El camino hacia la unidad regional en América Latina se ha caracterizado por ser una permanente huida hacia adelante. Cada vez que una instancia de integración declinaba o mostraba señales de fatiga era necesario crear otras nuevas. Este proceso ha dado lugar a una “sopa de letras” sumamente espesa y densa, con muchas instancias, muchas veces superpuestas, apenas sobreviviendo o en puro estado de letargia. Al mismo tiempo, en lo que llevamos de siglo XXI, tan marcado por la influencia del mal llamado regionalismo abierto o de matriz bolivariana, la “concertación política” y la sintonía ideológica se habían convertido en la clave de cualquier propuesta de integración.
La premisa que funcionó eficazmente durante los años del llamado “giro a la izquierda” era: “ahora que pensamos todos de forma más o menos similar y hablamos el mismo idioma, la integración regional resultará más fácil”. Y más si Bolívar nos acompañaba. Sin embargo, la experiencia demostró todo lo contrario, ya que cualquier proceso de integración es, por naturaleza, mucho más complejo que la mera determinación presidencial para avanzar al respecto o la pura sintonía política o ideológica entre los mandatarios conjurados. Es más, si no se tiene en cuenta la existencia de poderosos intereses nacionales la posibilidad de recorrer una senda que no conduzca a ninguna parte es muy es elevada.
En este contexto nació la Alianza del Pacífico. Precisamente, dos de sus mayores logros fueron, en primer lugar, responder por la vía de los hechos a la pregunta que casi nunca se formula relativa ¿a qué se quiere integrar? ¿América del Sur o América Latina?, aunque la presencia de México en el bloque daba sobrada respuesta a este interrogante. En segundo lugar, y muy importante, es que hasta ahora, y pendientes de lo que sucederá en el México de López Obrador, la Alianza fue capaz de resistir a distintos procesos de alternancia política en los cuatro países miembros, poniendo en cuestión la premisa de la necesidad de la sintonía ideológica para avanzar en la integración.
Es evidente que hoy nos encontramos en un momento de mutaciones políticas en América Latina a partir del triunfo de expresiones partidarias de derecha, de centro derecha o incluso de extrema derecha. Esto ha llevado al presidente chileno, Sebastián Piñera, respaldado por su colega colombiano Iván Duque a convocar una reunión en Santiago de Chile el próximo 22 de marzo para lanzar Prosur, el nuevo intento de integración regional de América del Sur que debería reemplazar a la difunta Unasur.

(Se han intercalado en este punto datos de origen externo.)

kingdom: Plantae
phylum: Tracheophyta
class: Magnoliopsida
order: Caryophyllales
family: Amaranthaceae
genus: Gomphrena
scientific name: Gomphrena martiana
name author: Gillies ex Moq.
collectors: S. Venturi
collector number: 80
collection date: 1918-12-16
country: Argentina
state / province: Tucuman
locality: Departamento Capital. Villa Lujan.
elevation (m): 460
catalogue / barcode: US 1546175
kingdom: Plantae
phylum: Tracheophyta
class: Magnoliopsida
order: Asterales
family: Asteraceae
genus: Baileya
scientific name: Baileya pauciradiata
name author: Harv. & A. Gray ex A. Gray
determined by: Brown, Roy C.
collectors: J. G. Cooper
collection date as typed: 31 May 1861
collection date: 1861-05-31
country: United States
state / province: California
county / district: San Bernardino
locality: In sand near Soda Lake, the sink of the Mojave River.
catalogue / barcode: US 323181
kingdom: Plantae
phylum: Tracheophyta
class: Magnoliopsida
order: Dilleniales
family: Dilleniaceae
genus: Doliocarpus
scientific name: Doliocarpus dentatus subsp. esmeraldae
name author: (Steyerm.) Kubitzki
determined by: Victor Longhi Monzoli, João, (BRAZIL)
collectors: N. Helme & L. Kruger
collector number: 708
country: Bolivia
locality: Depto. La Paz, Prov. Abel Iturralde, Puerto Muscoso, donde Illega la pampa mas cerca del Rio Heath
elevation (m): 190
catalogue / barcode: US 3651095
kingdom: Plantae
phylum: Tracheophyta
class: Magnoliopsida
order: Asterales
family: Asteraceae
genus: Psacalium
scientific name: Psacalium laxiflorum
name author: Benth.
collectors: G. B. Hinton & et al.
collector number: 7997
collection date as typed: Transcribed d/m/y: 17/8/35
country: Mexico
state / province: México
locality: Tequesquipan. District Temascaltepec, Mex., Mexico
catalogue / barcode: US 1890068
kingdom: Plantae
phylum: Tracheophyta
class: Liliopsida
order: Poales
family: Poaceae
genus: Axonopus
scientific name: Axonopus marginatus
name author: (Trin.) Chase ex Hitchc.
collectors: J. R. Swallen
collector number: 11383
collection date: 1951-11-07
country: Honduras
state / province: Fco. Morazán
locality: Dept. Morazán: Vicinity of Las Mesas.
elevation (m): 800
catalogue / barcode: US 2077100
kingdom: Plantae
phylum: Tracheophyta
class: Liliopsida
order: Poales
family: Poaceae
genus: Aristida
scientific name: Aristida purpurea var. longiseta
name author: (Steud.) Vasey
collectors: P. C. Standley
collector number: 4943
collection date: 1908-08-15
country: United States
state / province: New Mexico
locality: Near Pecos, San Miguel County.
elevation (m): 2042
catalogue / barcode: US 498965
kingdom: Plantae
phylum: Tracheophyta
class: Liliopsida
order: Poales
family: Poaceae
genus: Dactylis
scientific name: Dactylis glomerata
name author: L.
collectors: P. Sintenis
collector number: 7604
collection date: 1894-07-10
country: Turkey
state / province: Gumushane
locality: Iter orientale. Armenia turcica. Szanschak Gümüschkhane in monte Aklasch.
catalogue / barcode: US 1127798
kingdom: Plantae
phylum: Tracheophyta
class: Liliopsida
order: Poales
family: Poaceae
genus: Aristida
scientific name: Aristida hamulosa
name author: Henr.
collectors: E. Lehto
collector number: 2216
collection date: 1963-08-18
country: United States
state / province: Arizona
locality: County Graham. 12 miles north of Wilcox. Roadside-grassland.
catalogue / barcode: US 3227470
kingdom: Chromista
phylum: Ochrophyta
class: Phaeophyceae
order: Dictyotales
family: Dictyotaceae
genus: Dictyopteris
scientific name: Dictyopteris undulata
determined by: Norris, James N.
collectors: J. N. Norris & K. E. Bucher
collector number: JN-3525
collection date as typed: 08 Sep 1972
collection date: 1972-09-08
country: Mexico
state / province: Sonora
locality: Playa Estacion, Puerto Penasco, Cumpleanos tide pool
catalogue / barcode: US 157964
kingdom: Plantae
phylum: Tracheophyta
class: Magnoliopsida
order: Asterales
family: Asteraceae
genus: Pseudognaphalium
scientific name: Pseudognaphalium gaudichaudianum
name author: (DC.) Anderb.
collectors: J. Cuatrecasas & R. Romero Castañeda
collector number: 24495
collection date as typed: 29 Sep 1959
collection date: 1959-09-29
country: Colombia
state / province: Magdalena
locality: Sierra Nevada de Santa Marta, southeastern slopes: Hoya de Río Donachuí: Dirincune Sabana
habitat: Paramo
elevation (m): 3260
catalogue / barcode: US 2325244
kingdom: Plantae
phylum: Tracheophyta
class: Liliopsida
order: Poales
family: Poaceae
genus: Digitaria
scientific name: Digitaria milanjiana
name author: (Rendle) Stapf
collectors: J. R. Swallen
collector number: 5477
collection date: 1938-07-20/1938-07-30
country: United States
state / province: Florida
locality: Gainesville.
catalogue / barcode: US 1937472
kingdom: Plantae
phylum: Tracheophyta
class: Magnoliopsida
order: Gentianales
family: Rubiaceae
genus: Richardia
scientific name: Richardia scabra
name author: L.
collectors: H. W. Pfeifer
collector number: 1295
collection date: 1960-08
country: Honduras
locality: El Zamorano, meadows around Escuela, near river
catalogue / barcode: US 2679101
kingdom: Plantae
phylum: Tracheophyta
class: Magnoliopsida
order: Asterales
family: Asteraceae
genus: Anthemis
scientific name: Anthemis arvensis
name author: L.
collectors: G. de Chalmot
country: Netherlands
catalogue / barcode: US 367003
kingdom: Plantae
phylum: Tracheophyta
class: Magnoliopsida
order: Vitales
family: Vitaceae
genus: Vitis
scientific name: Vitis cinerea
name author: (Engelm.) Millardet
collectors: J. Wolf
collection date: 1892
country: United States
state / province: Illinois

Patricio Navia definió a este proyecto como una mala idea que busca remplazar otra mala idea. Es verdad. No solo Prosur es un nuevo caso de huida hacia ninguna parte, sino que al mismo tiempo parecería demostrar que se aprendió poco o nada de la experiencia anterior y que la sintonía ideológica no debería seguir presidiendo una aventura de esta índole, aunque en esta ocasión sea de signo inverso al malhadado experimento bolivariano. Por eso es necesario preguntarse qué puede aportar Prosur en la actual coyuntura y si realmente es una buena o una mala idea.
En primer lugar, el intento de crear una nueva instancia de integración regional tiene escaso recorrido y las perspectivas de que por su naturaleza coyuntural decline tras la desaparición de sus impulsores es elevada. Segundo, si bien tanto Unasur como la CELAC están en crisis, por no hablar del ALBA, hubiera sido de mayor interés apostar por un proyecto latinoamericano más que sudamericano, aunque el mayor recelo que esto puede suscitar entre sus impulsores es la presencia de López Obrador en México.
Finalmente, para que una nueva propuesta de esta naturaleza tenga sentido es necesario que presente iniciativas que permitan superar las actuales limitaciones de la integración, como la coexistencia, aunque sea en el papel, de Mercosur y de la Comunidad Andina (CAN) o para avanzar en la necesaria confluencia entre Mercosur y la Alianza del Pacífico. A esto se suma un elemento adicional que hubiera recomendado mayor prudencia, y un trabajo más serio y sistemático por parte de sus organizadores, como son las tendencias aislacionistas presentes en Brasil y México. Es más, con la crisis venezolana en el aire es muy difícil, por no decir imposible, avanzar en este momento con cualquier propuesta de integración regional.